Brinker Capital was one of the first investment management firms to provide advisors and their clients with this integration, with its recently launched One Wealth Life platform.
Separately, Envestnet Tamarac started its integration with Flyer, a provider of trading tools and infrastructure for the wealth management industry. The integrated software solution is designed for advisors looking to "enhance trading capabilities and streamline operations," the companies said. The partnership gives advisors an advanced solution for trading equities, ETFs, mutual funds and other asset classes, while accessing broker trading algorithms to connect brokers and allocate trades, they said.
WisdomTree Teams With Voya on New Actively Managed Fund
WisdomTree teamed with Voya Investment Management to launch an actively managed Mortgage Plus Bond Fund on the NYSE Arca.
The WisdomTree Mortgage Plus Bond Fund (MTGP) is an ETF that's being subadvised by Voya and has a net expense ratio of 45 basis points, according to the fund's website.
MTGP "offers investors the opportunity to: "generate income and capital appreciation potential; diversify their portfolios and reduce interest-rate risk; [and] benefit from active management," WisdomTree says at the site.
Defiance Next Gen Food & Sustainability ETF Starts Trading
New York-based Defiance ETFs launched The Defiance Next Gen Food and Agriculture ETF (DIET) with a net expense ratio of 30 basis points that's being distributed by Quasar Distributors.
The DIET ETF gives exposure to companies that are focused on technologies including alternative plant-based sources of meat, such as Beyond Meat, seed modification, sustainable farming and irrigation techniques, Defiance said.

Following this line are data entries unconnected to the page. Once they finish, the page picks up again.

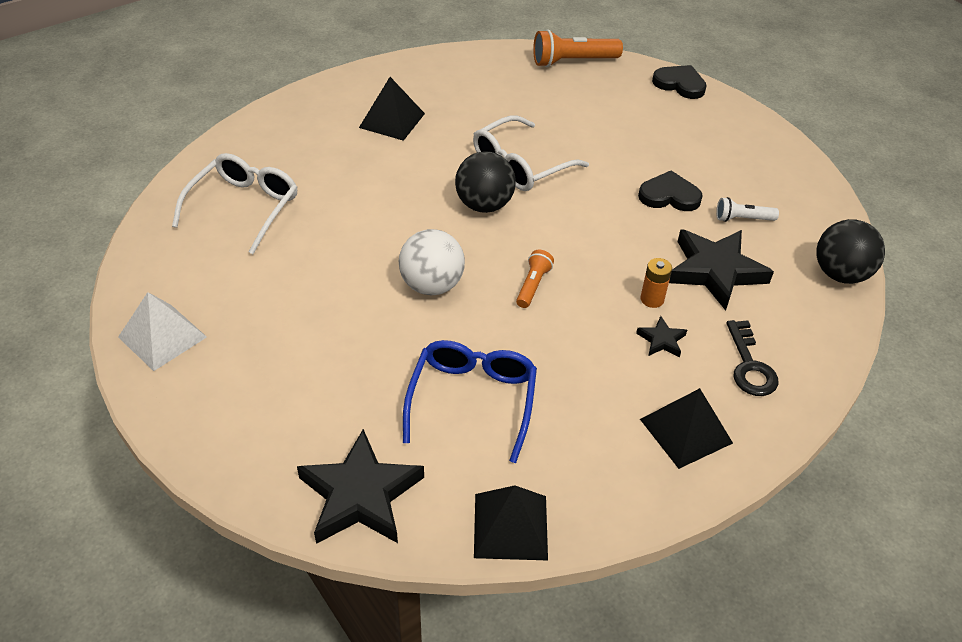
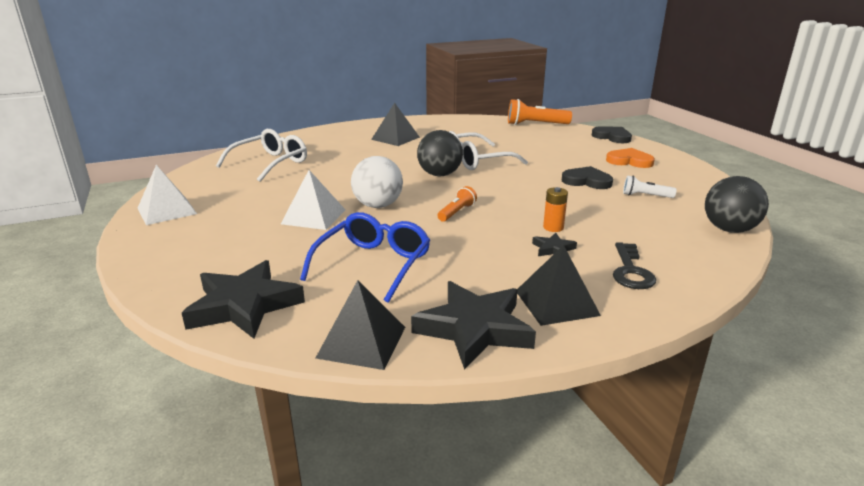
camera: 15 degrees right, 20 degrees down
(361, 320) = (314, 216): none -> white pyramid
(711, 142) = (629, 161): none -> orange heart
(715, 271) = (614, 219): black star -> black star (474, 329)

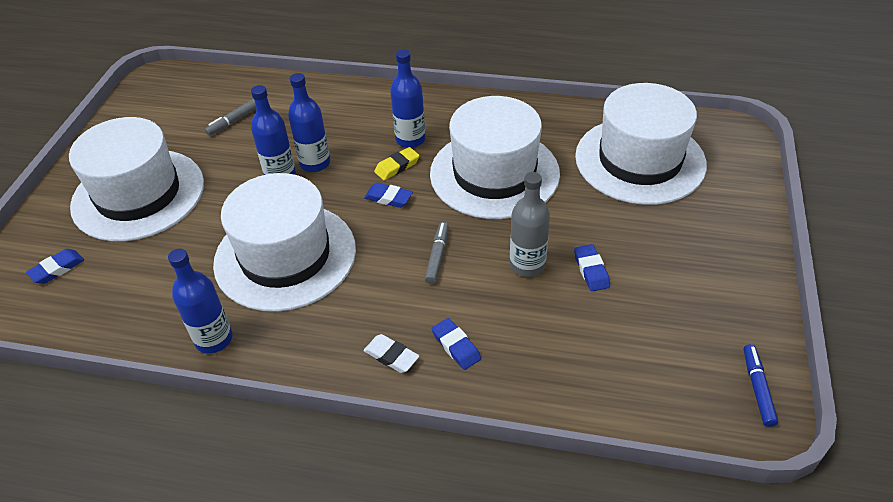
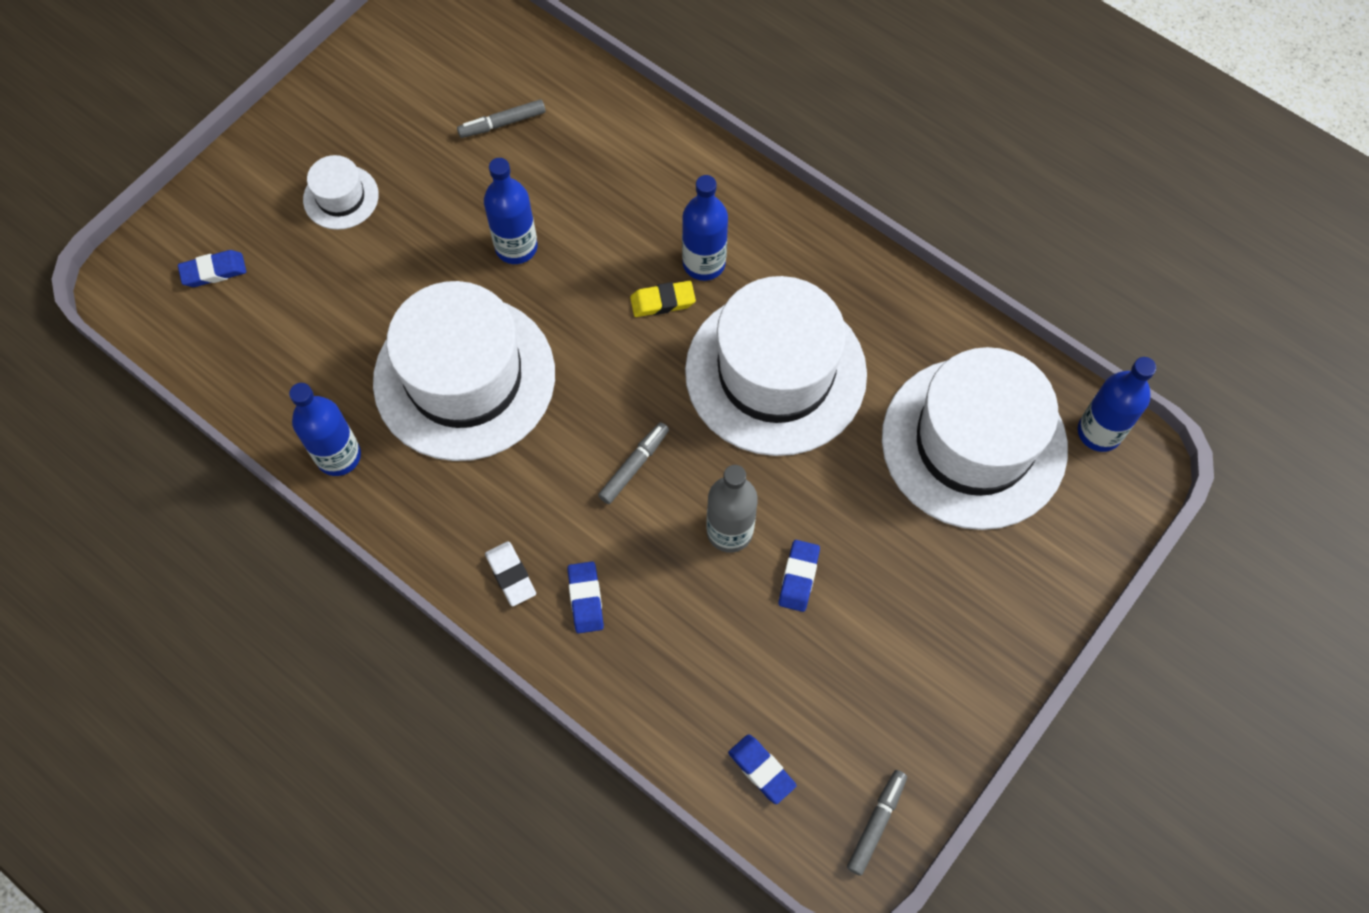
camera: 25 degrees right, 20 degrees up
(138, 194) = (341, 197): white hat -> white hat, size x0.44
(315, 163) = (566, 247): blue bottle -> blue bottle (1099, 432)
(388, 198) = (625, 348): blue eraser -> blue eraser (761, 770)
(757, 388) = (876, 823): blue marker -> grey marker

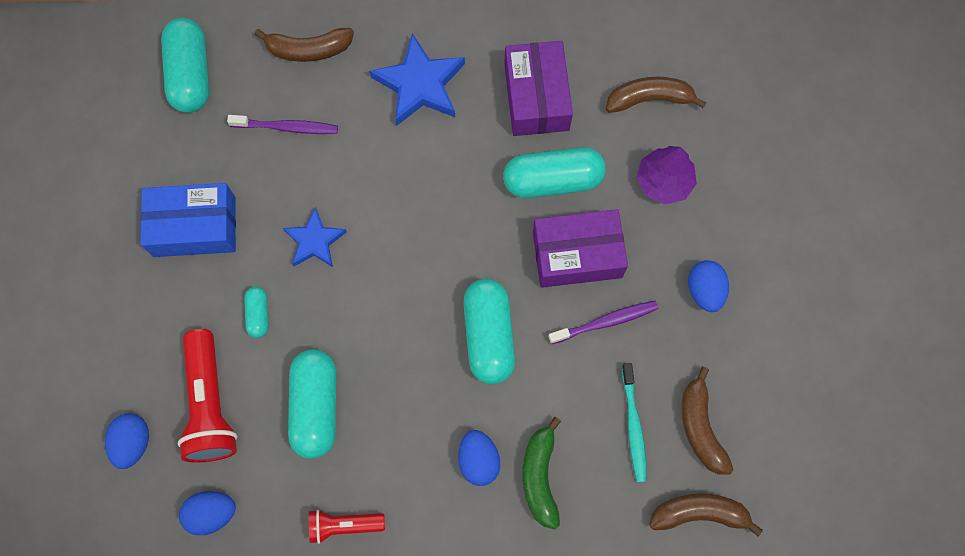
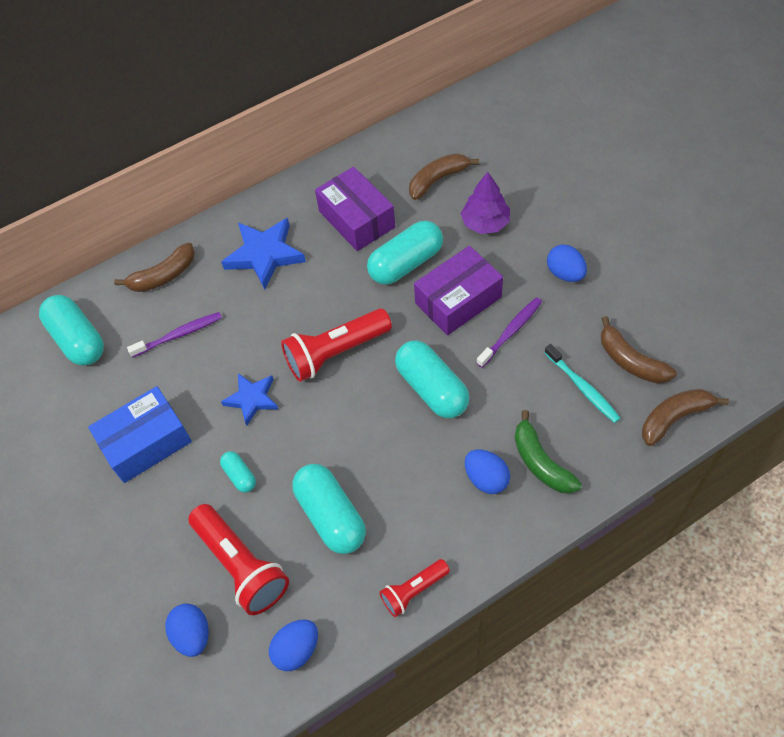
camera: 25 degrees left, 15 degrees down
(422, 239) = (336, 353): none -> red flashlight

DIET provides investors with "liquid, transparent and low-cost access to globally listed stocks, across all market capitalizations, and tracks the BlueStar Food and Agriculture Sustainability Index," Defiance said.
Last year, the company introduced the Defiance Future Tech ETF (AUGR) that was targeted at investors seeking to capitalize on the growing opportunities in augmented reality and virtual reality technology. AUGR was rebranded to VIDG, a video gaming and esports ETF this past summer.